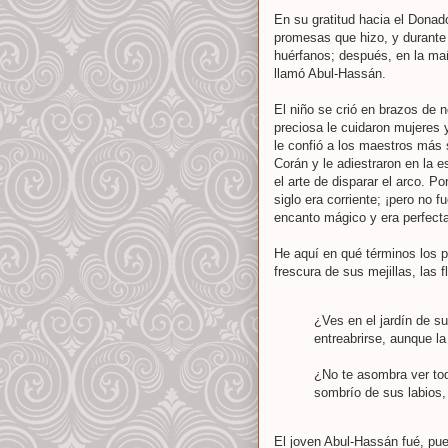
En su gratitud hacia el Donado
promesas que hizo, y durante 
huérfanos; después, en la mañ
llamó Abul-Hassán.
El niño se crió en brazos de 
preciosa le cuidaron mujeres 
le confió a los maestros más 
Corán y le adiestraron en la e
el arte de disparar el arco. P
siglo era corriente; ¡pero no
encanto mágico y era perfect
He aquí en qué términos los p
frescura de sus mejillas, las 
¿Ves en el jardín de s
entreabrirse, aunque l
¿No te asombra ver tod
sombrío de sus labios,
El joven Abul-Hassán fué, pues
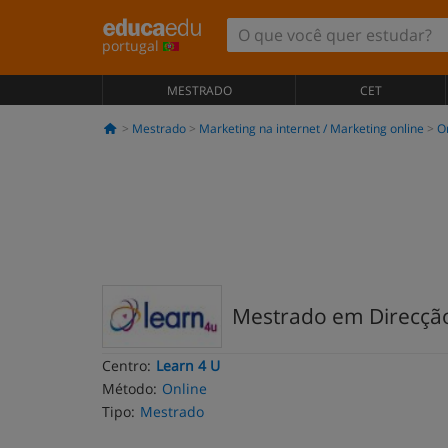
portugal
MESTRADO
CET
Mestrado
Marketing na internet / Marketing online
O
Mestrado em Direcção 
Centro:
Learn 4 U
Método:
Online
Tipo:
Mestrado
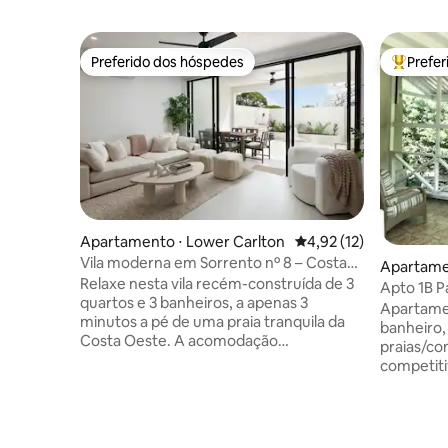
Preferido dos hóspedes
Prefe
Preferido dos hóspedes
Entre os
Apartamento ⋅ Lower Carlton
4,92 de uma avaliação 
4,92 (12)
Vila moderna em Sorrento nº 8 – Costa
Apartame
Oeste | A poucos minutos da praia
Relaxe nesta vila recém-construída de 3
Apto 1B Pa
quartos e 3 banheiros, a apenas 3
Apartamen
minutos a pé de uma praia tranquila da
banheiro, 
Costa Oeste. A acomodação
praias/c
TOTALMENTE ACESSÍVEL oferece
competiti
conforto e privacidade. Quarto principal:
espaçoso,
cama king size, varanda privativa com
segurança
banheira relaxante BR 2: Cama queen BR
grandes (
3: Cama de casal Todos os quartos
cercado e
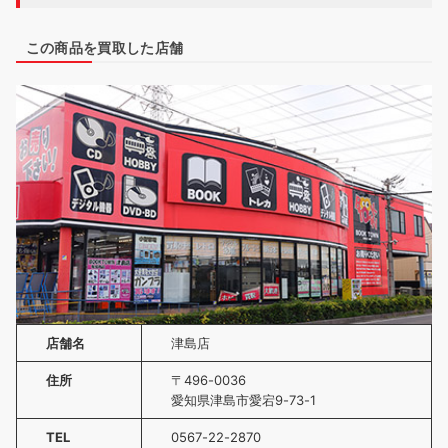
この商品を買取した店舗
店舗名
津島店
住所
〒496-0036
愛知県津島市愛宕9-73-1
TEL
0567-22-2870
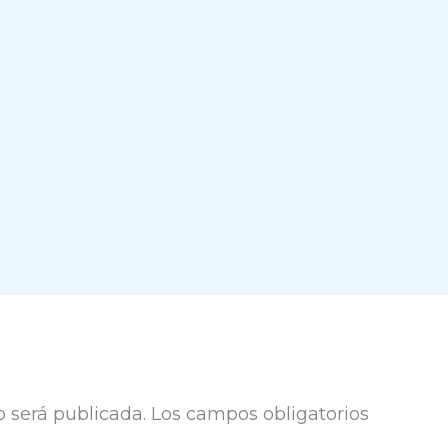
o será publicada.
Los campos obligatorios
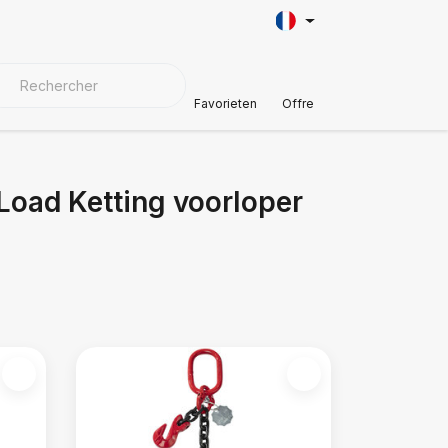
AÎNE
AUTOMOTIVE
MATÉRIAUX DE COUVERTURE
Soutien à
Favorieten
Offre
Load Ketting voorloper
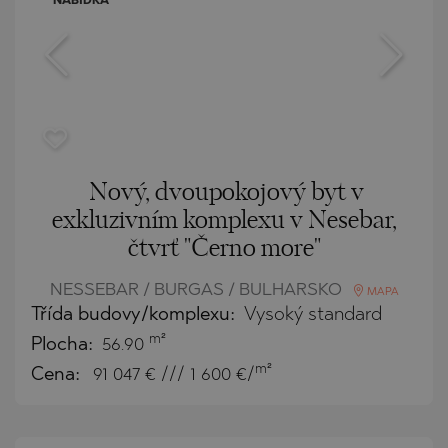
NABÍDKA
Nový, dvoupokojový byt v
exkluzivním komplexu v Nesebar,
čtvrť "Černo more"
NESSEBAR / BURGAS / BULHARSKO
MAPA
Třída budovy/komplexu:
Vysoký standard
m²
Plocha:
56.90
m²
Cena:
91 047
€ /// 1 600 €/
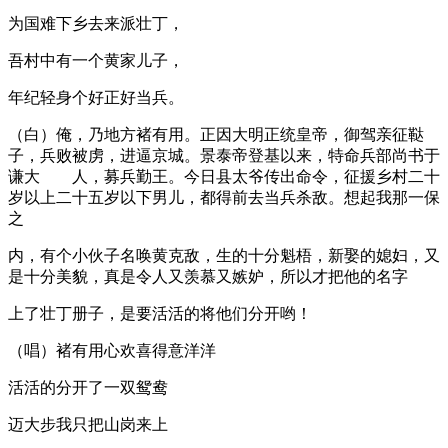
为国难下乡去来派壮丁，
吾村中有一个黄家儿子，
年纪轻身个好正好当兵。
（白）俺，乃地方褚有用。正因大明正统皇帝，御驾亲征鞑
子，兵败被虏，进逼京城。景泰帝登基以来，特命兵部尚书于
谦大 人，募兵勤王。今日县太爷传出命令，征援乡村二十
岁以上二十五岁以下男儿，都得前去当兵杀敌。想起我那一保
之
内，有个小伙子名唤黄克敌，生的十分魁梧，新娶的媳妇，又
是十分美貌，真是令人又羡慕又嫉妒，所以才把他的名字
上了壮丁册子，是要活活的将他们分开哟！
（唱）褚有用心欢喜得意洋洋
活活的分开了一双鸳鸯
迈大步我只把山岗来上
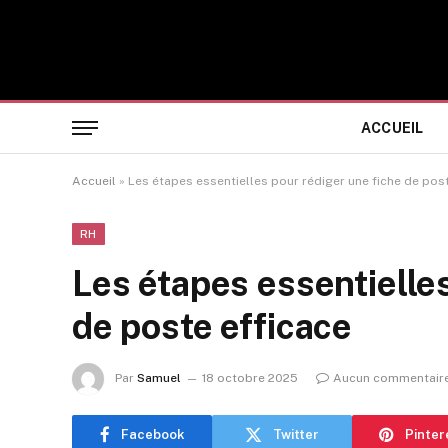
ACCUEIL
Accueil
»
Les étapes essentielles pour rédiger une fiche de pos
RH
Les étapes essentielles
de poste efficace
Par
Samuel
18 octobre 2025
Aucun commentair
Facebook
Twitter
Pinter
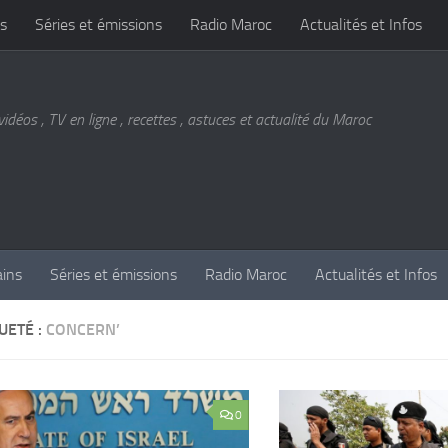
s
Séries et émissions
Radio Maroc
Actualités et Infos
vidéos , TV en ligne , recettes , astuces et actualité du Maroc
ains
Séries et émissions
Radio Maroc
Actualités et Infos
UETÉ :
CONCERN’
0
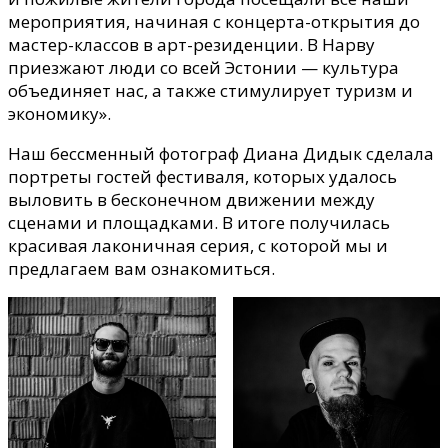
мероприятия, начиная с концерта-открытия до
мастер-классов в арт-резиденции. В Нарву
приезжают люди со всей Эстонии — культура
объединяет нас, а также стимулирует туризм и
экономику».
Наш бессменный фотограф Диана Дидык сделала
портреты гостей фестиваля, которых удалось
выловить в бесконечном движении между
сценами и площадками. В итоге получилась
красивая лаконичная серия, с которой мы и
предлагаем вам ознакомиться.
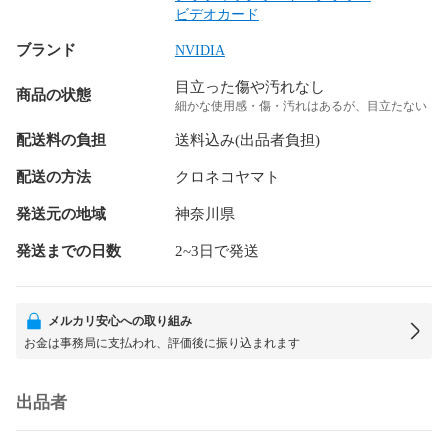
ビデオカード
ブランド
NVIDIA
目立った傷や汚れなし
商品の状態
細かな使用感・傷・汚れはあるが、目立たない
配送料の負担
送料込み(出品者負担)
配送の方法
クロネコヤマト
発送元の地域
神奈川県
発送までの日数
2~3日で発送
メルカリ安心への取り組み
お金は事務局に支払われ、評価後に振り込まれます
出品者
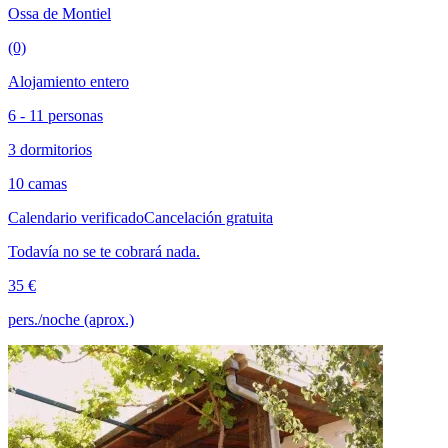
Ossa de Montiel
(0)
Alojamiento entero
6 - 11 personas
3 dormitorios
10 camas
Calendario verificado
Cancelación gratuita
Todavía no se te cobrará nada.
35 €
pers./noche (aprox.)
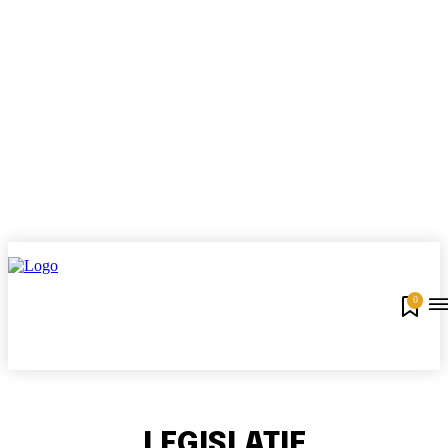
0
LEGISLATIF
______
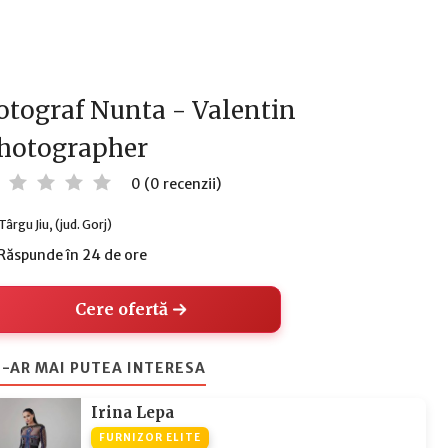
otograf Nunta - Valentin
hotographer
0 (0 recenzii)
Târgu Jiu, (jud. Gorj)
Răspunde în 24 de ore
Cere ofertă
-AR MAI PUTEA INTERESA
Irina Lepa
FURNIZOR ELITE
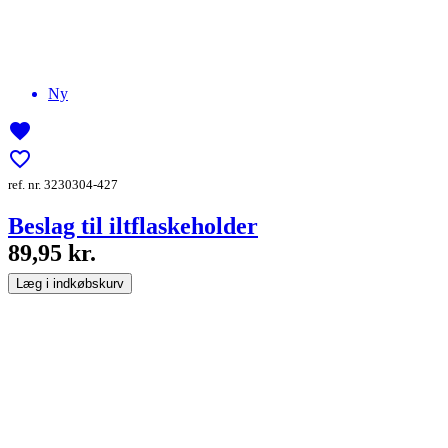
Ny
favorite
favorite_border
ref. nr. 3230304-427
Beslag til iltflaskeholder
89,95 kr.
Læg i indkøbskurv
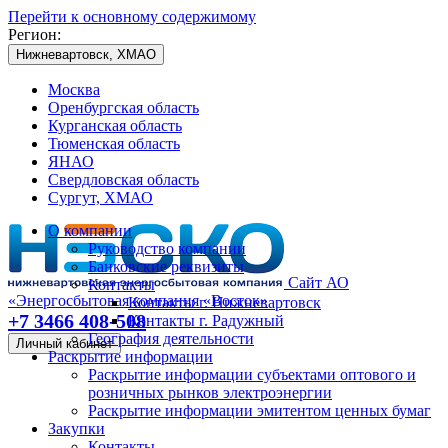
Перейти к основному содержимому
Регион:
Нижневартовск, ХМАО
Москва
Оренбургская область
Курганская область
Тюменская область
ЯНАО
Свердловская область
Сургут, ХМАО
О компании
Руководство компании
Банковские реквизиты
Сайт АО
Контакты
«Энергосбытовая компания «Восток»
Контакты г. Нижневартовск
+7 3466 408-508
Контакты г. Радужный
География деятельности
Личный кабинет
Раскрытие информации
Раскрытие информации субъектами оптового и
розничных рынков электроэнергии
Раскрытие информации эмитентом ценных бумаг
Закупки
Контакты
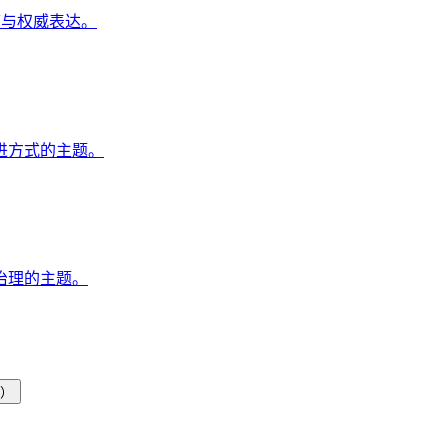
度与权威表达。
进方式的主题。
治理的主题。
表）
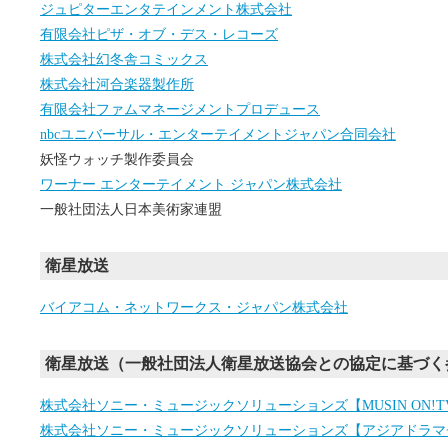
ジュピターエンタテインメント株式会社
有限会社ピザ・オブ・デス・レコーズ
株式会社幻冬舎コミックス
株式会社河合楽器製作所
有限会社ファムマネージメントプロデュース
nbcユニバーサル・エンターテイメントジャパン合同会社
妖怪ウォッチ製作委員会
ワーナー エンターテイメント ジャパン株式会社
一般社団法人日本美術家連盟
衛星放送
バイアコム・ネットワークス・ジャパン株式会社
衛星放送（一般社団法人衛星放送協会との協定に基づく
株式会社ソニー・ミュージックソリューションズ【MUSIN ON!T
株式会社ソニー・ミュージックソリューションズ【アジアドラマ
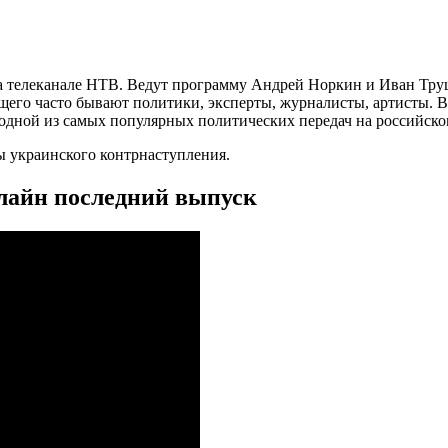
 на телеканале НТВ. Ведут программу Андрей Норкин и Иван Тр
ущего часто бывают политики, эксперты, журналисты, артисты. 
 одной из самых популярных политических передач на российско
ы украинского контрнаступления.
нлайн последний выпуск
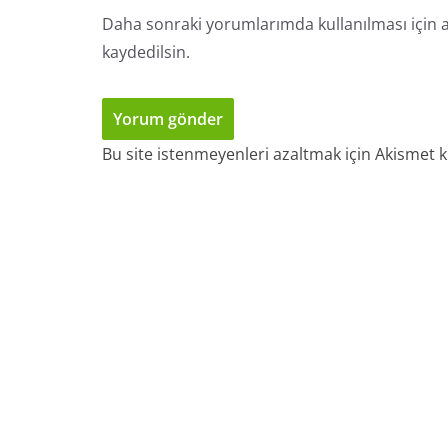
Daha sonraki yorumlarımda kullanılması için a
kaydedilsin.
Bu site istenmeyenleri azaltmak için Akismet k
______
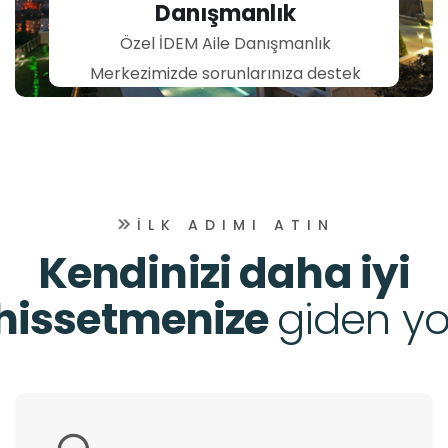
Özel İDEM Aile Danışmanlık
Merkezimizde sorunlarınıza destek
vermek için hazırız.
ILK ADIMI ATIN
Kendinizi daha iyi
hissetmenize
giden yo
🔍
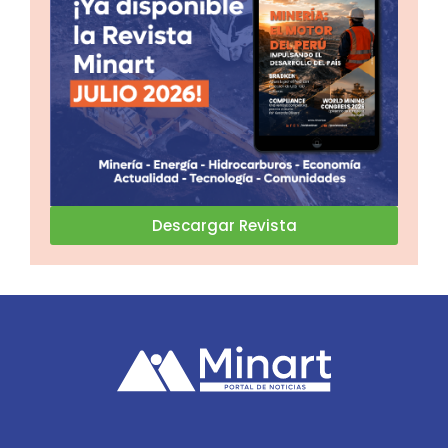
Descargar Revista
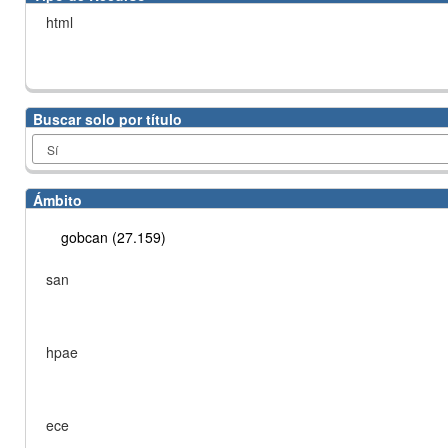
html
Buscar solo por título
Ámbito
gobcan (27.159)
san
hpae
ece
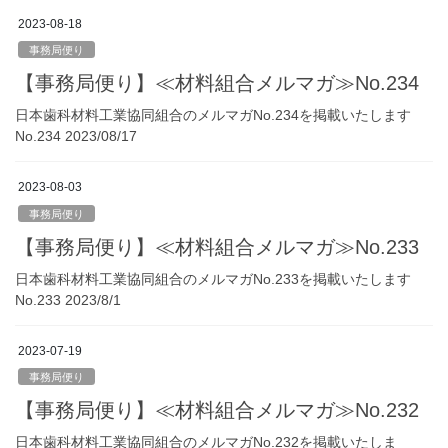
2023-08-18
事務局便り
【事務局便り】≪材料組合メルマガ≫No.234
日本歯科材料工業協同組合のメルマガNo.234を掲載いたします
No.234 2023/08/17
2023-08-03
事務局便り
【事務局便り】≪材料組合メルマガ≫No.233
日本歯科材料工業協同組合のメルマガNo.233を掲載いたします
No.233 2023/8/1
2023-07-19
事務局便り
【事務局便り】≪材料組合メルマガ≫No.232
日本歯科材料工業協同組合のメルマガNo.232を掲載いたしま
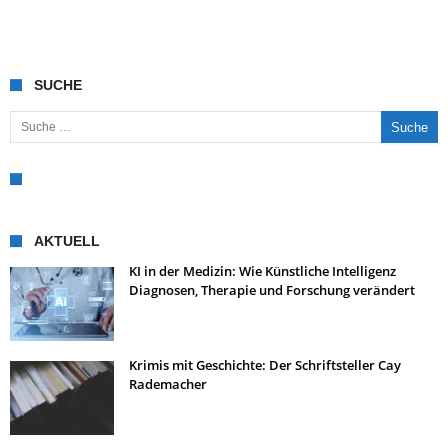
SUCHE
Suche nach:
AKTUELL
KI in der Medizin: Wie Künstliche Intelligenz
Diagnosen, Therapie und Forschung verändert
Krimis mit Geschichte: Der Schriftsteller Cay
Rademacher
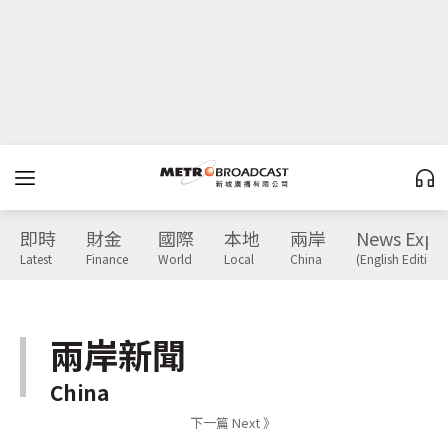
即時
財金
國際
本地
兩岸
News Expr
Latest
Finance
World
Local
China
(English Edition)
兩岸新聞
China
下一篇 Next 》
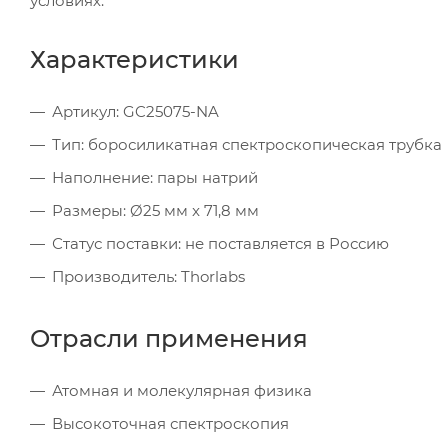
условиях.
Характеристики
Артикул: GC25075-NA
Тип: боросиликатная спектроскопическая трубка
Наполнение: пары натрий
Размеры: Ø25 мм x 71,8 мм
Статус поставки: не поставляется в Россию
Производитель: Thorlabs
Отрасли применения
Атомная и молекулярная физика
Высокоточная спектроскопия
______
▶ **What is required**
Reproduce verbatim the lines between the line containing "En su gratitud hacia el Donado" and the line containing "He aquí en qué términos los p", inclusive.

▶ **Solution**
En su gratitud hacia el Donado
promesas que hizo, y durante 
huérfanos; después, en la mañ
llamó Abul-Hassán.
El niño se crió en brazos de 
preciosa le cuidaron mujeres 
le confió a los maestros más 
Corán y le adiestraron en la e
el arte de disparar el arco. P
siglo era corriente; ¡pero no
encanto mágico y era perfect
He aquí en qué términos los p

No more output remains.